我們昨天講了一大堆的分詞理論,如果無法消化吸收也沒有關係,就當做是惡夢一場,忘了吧!今天我們來用 Hugging Face Tokenizer Library,你們就知道分詞可以是一件很簡單的事情,因為 Hugging Face 都幫我們包好了!那麼就打開你 Azure Machine Learning ,我們來寫程式吧!
from transformers import AutoTokenizer
string = "Only those who will risk going too far can possibly find out how far one can go."
model_name = "distilbert-base-uncased-finetuned-sst-2-english" #直接叫model名字
tokenizer = AutoTokenizer.from_pretrained(model_name)
from transformers import DistilBertTokenizer
distilbert_tokenizer = DistilBertTokenizer.from_pretrained(model_name)
encoded_str = tokenizer(string, padding=True, truncation=True)
encoded_str
我們可以看到印出這樣子的內容
{'input_ids': [101, 2069, 2216, 2040, 2097, 3891, 2183, 2205, 2521, 2064, 4298, 2424, 2041, 2129, 2521, 2028, 2064, 2175, 1012, 102], 'attention_mask': [1, 1, 1, 1, 1, 1, 1, 1, 1, 1, 1, 1, 1, 1, 1, 1, 1, 1, 1, 1]}
input_ids
就是把我們的文字做了 numericalization,但是你會注意到,字數對不起來,其實是頭尾多出了 101 和 102。這兩個是 special token id,CLS 就是分類,SEP 就是終止符號。UNK 就是未知,而 0 就是 padding ,把不足的長度的地方補上零。
::::::::
:: 練習題目 ::
1 - 從這篇分詞教學中含有「from transformers import AutoTokenizer」的地方開始，抄錄到「tokenizer = AutoTokenizer.from_pretrained(model_name)」為止，一字不改地寫下。
2 - 列出這篇分詞教學最後一段提到的所有以全大寫英文縮寫表示的特殊 token 名稱。

:: 所附資料 ::
::::::::
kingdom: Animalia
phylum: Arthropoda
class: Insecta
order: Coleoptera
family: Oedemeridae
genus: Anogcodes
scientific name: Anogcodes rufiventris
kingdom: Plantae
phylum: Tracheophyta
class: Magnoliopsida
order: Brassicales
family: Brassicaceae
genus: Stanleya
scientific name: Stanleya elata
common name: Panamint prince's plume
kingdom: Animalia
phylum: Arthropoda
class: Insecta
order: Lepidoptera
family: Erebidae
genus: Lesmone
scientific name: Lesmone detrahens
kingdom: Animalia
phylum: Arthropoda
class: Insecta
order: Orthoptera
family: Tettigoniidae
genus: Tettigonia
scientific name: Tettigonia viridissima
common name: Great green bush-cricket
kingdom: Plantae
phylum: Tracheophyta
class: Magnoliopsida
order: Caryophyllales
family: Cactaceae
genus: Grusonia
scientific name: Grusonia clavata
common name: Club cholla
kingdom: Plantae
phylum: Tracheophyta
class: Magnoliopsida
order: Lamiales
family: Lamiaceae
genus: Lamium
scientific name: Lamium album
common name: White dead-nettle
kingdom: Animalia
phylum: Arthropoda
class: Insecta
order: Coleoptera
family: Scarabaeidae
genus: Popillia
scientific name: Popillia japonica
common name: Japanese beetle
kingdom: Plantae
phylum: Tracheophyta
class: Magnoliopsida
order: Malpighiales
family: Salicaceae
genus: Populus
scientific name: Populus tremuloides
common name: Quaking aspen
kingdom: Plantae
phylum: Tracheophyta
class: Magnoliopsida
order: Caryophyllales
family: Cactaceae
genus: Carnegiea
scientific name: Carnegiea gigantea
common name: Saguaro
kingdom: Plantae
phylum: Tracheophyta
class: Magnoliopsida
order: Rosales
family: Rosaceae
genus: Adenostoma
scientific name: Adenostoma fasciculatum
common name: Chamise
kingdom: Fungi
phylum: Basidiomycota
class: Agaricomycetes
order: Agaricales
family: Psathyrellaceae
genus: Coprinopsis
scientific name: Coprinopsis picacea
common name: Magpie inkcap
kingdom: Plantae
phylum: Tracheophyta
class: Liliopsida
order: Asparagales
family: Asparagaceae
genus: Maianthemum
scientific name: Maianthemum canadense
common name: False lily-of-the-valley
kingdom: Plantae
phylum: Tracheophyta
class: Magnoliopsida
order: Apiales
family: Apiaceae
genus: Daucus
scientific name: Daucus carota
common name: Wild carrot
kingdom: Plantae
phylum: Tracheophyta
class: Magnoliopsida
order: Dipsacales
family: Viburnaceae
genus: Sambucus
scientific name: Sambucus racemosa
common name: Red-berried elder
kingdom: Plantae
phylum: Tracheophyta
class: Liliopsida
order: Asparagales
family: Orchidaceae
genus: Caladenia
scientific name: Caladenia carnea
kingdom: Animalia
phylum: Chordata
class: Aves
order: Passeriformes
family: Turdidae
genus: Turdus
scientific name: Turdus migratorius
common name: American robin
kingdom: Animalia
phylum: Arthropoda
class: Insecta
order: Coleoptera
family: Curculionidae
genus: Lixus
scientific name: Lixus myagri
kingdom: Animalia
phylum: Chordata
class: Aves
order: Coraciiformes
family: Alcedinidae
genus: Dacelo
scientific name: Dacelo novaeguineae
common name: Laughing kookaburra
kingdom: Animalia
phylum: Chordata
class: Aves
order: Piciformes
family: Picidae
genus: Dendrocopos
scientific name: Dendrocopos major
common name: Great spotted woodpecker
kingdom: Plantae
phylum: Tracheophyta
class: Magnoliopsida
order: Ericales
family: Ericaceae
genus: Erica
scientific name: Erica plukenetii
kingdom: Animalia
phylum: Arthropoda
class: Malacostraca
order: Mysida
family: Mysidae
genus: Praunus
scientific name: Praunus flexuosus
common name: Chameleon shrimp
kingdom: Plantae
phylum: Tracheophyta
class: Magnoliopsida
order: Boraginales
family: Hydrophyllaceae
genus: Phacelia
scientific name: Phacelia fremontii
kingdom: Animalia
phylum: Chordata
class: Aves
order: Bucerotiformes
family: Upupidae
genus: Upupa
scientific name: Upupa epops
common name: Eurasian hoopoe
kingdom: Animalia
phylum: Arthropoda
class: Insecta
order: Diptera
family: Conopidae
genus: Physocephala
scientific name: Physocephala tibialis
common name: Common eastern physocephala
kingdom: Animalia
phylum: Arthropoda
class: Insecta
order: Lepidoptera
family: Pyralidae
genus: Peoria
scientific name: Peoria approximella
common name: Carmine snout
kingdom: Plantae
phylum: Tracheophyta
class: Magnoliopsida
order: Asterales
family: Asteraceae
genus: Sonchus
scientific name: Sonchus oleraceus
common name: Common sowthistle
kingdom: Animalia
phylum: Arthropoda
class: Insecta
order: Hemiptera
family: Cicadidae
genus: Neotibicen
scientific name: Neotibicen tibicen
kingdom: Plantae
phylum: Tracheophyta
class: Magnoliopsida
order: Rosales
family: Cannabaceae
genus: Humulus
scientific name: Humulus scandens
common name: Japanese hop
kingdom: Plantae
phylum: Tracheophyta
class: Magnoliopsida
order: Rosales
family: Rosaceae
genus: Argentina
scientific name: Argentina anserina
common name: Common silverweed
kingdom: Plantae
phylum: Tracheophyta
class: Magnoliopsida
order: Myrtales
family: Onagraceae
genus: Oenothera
::::::::
:: 參考答案 ::
1 -
from transformers import AutoTokenizer
string = "Only those who will risk going too far can possibly find out how far one can go."
model_name = "distilbert-base-uncased-finetuned-sst-2-english" #直接叫model名字
tokenizer = AutoTokenizer.from_pretrained(model_name)

2 - CLS、SEP、UNK